▸ **Source extract**:
※ ※ ※
JuliaAI / MLFlowClient.jl

Julia client for MLFlow.
https://juliaai.github.io/MLFlowClient.jl/
MIT License
46 stars 9 forks source link

Artificact upload for remote instances #45

Open freemin7 opened 5 months ago

freemin7 commented 5 months ago

As per https://github.com/JuliaAI/MLFlowClient.jl/blob/a31b41a91dc32107fa7dcd6ad5a581c116a4ff9c/src/loggers.jl#L69-72 we currently can't upload artifacts to remote servers

    Assumes that artifact_uri is mapped to a local directory.
    At the moment, this only works if both MLFlow and the client are running on the same host or they map a directory that leads to the same location over NFS, for example.

Some (untested) code along the lines of:

function logartifact(mlf::GitLabMLFlow, run_id::AbstractString, basefilename::AbstractString, data)
    mlflowrun = getrun(mlf, run_id)
    artifact_uri = mlflowrun.info.artifact_uri
    filepath = joinpath(artifact_uri, basefilename)
    try
        HTTP.post(url, push!(copy(mlf.headers), "Content-Type" => "multipart/form-data" ),
            HTTP.Form(Dict(:file => data)))
    catch e
        error("Unable to upload $(filepath): $e")
    end
    filepath
end

Would probably work for this purpose and not introduce new dependencies. The question remains how to differentiate between local and remote file access, as they happen through different interfaces (the headers are irrelevant for file access for example).

I see three options to approach this and would be interested in making a pull request implementing one of these and testing them against a local mlflow instance and the gitlab end points to confirm they are working (for me).

  1. Use a different subtype of AbstractMLFlow to denote remote instances. (Probably not preferred)
  2. Keep using a String and just have an if checking for prefixes of "https://" and use HTTP then.
  3. Switch to using URIs and use file:// to denote file access and check the prefix in an if statement.

This is simply a question of taste i would leave to (some of) the maintainers.

pebeto commented 5 months ago

Hello,

I think the issue comes from the different forms of uploading to a mlflow instance. There is no dedicated REST endpoint to upload a run artifact (and that's awful).

We can take this page as a reference.

freemin7 commented 5 months ago

If it is credible to assume to upload procedures might even depend on the service in question and not just on the protocol we would have to go the AbstractMLFlow route.

Is there buy-in for that?

Common functionality depending on URI can be part of the library. Although to prevent pulling in extra dependencies for every protocol under the sun having a separate package for uploads might be a better idea if such a package taking URIs doesn't exist yet. (I am not aware of that existing)
※ ※ ※
▸ **Requirement a**:
Reproduce word for word the stretch of the MLFlowClient issue thread from "We can take" through "the AbstractMLFlow route.".
The records have no connection to the MLFlowClient issue thread.
※ ※ ※
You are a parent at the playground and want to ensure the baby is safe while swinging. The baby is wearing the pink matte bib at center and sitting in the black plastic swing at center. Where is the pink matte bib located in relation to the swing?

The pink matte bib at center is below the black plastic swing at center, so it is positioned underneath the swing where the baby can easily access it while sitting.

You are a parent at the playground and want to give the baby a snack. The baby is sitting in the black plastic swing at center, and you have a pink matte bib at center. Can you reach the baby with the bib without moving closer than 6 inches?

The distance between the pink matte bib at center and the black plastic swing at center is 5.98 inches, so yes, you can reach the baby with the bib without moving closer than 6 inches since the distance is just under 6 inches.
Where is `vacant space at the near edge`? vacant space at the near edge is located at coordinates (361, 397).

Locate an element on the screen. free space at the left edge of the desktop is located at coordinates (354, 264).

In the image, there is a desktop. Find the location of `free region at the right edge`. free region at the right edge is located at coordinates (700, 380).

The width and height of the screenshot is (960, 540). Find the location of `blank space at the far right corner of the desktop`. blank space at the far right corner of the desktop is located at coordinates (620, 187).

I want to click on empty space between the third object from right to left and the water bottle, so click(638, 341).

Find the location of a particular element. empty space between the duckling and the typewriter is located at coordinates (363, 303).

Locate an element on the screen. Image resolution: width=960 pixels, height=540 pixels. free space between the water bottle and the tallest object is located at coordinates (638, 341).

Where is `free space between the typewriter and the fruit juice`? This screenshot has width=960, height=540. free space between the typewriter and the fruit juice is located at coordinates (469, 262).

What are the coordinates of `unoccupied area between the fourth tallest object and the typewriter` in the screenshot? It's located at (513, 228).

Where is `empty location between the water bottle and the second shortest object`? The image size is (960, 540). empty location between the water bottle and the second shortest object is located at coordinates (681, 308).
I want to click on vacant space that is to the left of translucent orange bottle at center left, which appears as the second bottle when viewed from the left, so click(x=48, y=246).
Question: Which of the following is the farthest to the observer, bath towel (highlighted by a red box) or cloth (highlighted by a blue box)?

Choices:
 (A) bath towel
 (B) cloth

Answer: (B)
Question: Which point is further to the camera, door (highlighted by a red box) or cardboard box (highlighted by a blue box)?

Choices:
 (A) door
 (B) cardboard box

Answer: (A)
※ ※ ※
▸ **Requirement b**:
Quote the stretch of the records from their first line through the line containing "The pink matte bib at center is".

▸ **Exercise result a**:
We can take this page as a reference.

freemin7 commented 5 months ago

If it is credible to assume to upload procedures might even depend on the service in question and not just on the protocol we would have to go the AbstractMLFlow route.

▸ **Exercise result b**:
You are a parent at the playground and want to ensure the baby is safe while swinging. The baby is wearing the pink matte bib at center and sitting in the black plastic swing at center. Where is the pink matte bib located in relation to the swing?

The pink matte bib at center is below the black plastic swing at center, so it is positioned underneath the swing where the baby can easily access it while sitting.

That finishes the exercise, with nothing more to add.